----- Records supplied

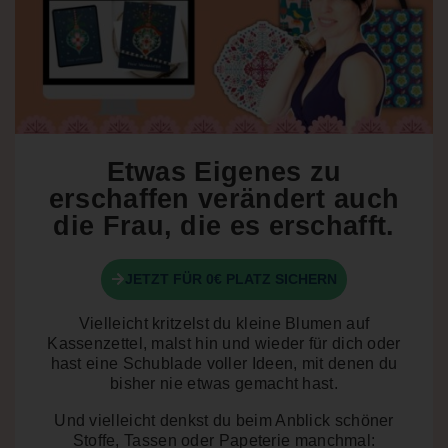
Etwas Eigenes zu
erschaffen verändert auch
die Frau, die es erschafft.
JETZT FÜR 0€ PLATZ SICHERN
Vielleicht kritzelst du kleine Blumen auf
Kassenzettel, malst hin und wieder für dich oder
hast eine Schublade voller Ideen, mit denen du
bisher nie etwas gemacht hast.
Und vielleicht denkst du beim Anblick schöner
Stoffe, Tassen oder Papeterie manchmal:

----------

§ Problem to work on
Copy every line in the listing above where the string "oder" turns up.

§ Your response
Kassenzettel, malst hin und wieder für dich oder
Stoffe, Tassen oder Papeterie manchmal:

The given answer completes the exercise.